Ateşler içinde başlayan konser havai fişeklerle son buldu. Tesirini ömür uzunluğu üzerimizden atamayacağımız bir hafta, alanı terk etmek istemeyen ve bir ağızdan müzik söyleyen binlerce İspanyol’un ortasında sona erdi.

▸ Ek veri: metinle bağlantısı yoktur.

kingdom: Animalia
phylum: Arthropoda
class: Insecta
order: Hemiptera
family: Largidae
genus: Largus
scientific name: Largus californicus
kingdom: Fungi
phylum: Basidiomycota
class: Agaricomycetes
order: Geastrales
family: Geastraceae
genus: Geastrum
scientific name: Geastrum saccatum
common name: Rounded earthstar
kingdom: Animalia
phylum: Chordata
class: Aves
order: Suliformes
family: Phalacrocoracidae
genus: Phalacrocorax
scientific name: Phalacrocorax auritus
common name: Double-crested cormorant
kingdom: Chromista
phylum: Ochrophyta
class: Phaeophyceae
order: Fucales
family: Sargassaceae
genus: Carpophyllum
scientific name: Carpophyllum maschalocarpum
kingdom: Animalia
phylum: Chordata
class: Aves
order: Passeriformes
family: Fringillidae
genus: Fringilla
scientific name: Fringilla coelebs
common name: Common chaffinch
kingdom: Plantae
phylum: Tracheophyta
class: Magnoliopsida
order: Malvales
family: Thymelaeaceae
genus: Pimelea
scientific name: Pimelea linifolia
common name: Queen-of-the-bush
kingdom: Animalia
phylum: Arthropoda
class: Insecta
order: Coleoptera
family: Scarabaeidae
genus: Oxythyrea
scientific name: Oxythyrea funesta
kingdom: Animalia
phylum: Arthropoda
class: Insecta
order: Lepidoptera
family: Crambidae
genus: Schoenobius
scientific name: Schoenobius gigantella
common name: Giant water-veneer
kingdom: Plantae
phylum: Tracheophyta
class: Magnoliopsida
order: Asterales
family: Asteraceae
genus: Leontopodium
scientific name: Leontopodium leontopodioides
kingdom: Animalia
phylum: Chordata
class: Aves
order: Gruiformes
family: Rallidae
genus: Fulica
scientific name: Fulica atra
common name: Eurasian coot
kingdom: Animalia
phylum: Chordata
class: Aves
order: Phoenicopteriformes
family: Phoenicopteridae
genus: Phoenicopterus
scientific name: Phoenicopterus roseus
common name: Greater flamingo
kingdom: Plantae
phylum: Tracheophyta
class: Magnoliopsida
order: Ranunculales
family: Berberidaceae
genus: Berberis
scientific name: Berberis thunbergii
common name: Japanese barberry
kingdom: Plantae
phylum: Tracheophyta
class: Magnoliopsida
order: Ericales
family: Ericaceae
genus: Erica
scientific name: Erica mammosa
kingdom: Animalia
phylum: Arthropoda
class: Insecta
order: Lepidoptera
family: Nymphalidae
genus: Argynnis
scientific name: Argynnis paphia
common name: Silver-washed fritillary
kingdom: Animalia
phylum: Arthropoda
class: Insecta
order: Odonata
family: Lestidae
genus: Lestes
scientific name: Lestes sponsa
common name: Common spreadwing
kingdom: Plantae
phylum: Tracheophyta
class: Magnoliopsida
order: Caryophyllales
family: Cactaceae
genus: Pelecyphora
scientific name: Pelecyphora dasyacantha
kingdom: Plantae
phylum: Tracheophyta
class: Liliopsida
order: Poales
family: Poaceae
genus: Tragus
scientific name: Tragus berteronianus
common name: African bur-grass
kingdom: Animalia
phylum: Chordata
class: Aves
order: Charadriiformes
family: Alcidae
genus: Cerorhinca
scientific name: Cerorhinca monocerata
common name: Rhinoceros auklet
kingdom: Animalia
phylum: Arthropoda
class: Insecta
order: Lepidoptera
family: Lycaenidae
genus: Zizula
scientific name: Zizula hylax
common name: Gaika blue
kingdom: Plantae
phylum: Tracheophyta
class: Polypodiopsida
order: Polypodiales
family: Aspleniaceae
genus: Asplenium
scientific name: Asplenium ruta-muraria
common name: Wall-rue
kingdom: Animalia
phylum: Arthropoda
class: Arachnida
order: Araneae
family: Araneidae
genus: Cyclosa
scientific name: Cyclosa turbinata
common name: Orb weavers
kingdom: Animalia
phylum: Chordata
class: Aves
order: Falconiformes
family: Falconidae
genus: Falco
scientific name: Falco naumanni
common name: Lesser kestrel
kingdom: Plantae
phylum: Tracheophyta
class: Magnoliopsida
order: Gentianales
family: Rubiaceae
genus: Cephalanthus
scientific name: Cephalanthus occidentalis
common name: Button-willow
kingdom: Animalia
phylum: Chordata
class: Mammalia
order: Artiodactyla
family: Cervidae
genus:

Kiss’in bas gitaristi Tekrar Simmons, “rock öldü” demişti birkaç yıl evvel. Spotify gibisi uygulamalar nedeniyle albüm satışlarının düşmesinden kelam ediyordu aslında çok tartışılan bu cümlesiyle. Halbuki hem Kiss hem de eski yeni pek çok küme sahne gösterileriyle binlerce insanı alanlarda toplayabiliyor. Rock ölmedi, müzik sanayisi de ölmedi. Sona eren tek şey yüksek albüm satışları. Devam eden ise olayın kendisi aslında. Çalmak hala kazandırıyor. Evvel Paris sonra Barcelona’da gördüğüm ise şu: Sahneye yatırım yapan tepeye oynuyor.